A --- sched_ext dump --- section repeats the same dump as captured from the kernel trace channel, and --- auto-repro --- reports the second VM’s replay of the crash:

--- auto-repro ---
--- probe pipeline ---
  extracted:   10 functions from crash backtrace
  traceable:   7 passed, 3 dropped: bpf_prog_1fed99378f3a8055_ktstr_dispatch, bpf__sched_ext_ops_dispatch, ret_from_fork_asm
...
repro VM duration: 16.9s

See Auto-Repro for how to read the probe pipeline and its output.

Detail-line catalog

The worker-side checks emit a fixed set of detail-line shapes (each format string is pinned by a unit test, so these stay accurate):

  • worker {N} iteration rate {R}/s below floor {F}/s — a benchmark rate gate failed.
  • tid {N} starved (0 work units) — a worker made no progress at all (not_starved).
  • tid {N} stuck {X}ms on cpu{C} at +{T}ms (threshold {N}ms) — a worker’s longest off-CPU gap crossed max_gap_ms.
  • unfair cgroup: spread={P}% ({lo}-{hi}%) {N} workers on {N} cpus (threshold {P}%) — per-cgroup fairness exceeded max_spread_pct.

See Checking for the model behind these and the monitor-side violations.

Artifacts on disk

After the run, cargo ktstr prints where everything landed:

cargo ktstr: test outputs
  ~/ktstr/target/ktstr/7.0.14-73730e0-dirty
    FAILED  throughput_gate  [my_sched 1n1l2c1t]
      failure dump  ~/ktstr/target/ktstr/7.0.14-73730e0-dirty/throughput_gate-2ecd2624f3df7276.failure-dump.json
      stats         ~/ktstr/target/ktstr/7.0.14-73730e0-dirty/throughput_gate-2ecd2624f3df7276.ktstr.json
      replay        cargo ktstr replay --filter throughput_gate --exec

Every failed test writes a {test_name}-{variant_hash:016x}.failure-dump.json next to its result sidecar in the run directory (see Runs for the directory semantics). Auto-repro runs write a sibling .repro.failure-dump.json with the repro VM’s own snapshot. The path is pre-cleared at each dispatch, so a passing rerun never leaves a stale dump behind.

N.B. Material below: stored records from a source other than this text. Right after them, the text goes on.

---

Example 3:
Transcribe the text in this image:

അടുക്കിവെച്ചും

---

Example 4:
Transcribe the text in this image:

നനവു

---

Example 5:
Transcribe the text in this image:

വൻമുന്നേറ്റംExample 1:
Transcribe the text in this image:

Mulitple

The dump comes in two shapes. When the scheduler attached and its exit path triggered, it is a full post-mortem: BPF map contents with BTF-typed field names, per-vCPU registers, per-program runtime stats — the JSON form of what Snapshots renders. When the failure happened before the BPF probe attached, a placeholder is written instead, and says so:

{
    "schema": "single",
    "maps": [],
    "sdt_alloc_unavailable": "test failed at stage `payload started but produced no test result`; no BPF state captured (probe did not attach before failure)",
    ...
    "is_placeholder": true
}

The JSON is for tooling that walks the run directory; humans should read the stderr — the actionable diagnostics are the BUG SUMMARY line and the --- sched_ext dump --- section.

Investigation workflow

  1. Read the header and detail lines — they name the check and the margin by which it failed.

  2. For check failures, correlate against --- stats --- and --- timeline ---: which cgroup, which phase, migrations or gaps?

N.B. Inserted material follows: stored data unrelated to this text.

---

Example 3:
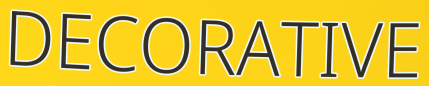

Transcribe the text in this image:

DECORATIVE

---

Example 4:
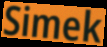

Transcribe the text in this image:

Simek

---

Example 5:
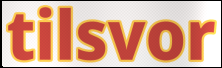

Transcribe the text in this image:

tilsvorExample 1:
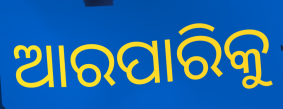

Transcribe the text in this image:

ଆରପାରିକୁ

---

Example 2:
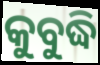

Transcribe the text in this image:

କୁବୁଦ୍ଧି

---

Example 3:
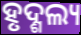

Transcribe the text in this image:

ହୃଦ୍ଶଲ୍ୟ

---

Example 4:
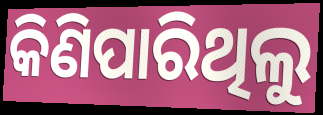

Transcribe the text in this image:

କିଣିପାରିଥିଲୁ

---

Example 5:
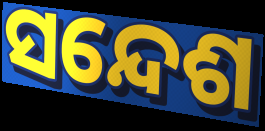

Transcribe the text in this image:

ସନ୍ଦେଶ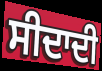
ਸੀਦਾਦੀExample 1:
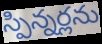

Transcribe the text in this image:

స్పిన్నర్లను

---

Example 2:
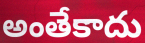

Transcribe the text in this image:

అంతేకాదు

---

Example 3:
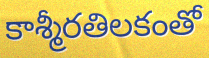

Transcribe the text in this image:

కాశ్మీరతిలకంతో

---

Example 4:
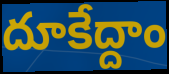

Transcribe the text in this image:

దూకేద్దాం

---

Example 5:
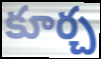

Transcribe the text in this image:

కూర్చ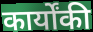
कार्योंकी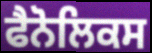
ਫੈਨੋਲਿਕਸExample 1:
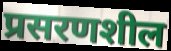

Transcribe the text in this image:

प्रसरणशील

  3. For crashes, start from BUG SUMMARY and the backtrace in the debug dump, then read the auto-repro trail for the state on the way to the exit.

  4. Re-run exactly the failing variant — including the gauntlet preset segment if it was a gauntlet case (see test name shapes):

    cargo ktstr test --kernel 7.0 -- -E 'test(=gauntlet/my_test/smt-2llc)'
    

    or re-run everything that failed last session with cargo ktstr replay.

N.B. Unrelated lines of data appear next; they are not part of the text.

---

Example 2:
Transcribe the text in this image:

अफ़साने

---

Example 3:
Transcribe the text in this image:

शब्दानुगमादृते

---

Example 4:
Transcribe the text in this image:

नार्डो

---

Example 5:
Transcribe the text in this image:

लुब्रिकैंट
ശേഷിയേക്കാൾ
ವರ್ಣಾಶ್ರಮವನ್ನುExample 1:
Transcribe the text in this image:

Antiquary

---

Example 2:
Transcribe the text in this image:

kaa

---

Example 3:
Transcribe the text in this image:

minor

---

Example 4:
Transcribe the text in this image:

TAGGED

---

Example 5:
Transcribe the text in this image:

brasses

  5. Poke at the same environment interactively: cargo ktstr shell --test my_test boots a VM with the test’s topology, memory, and include files (see ktstr shell).

Verbosity knobs

  • RUST_BACKTRACE=1 — Rust panic backtraces, plus ktstr’s verbose mode: the full guest kernel console is appended to --- diagnostics --- on failure, the auto-repro VM’s console is forwarded live, and the guest boots with loglevel=7.
  • RUST_LOG=ktstr=debug — host-side tracing (probe attach reasons, libbpf errors).
  • --dmesg — streams the guest kernel console in real time; it is a flag on cargo ktstr shell / ktstr shell, not on test.

Environment errors (kernel not found, cgroup controllers missing, flock timeouts) are cataloged in Troubleshooting.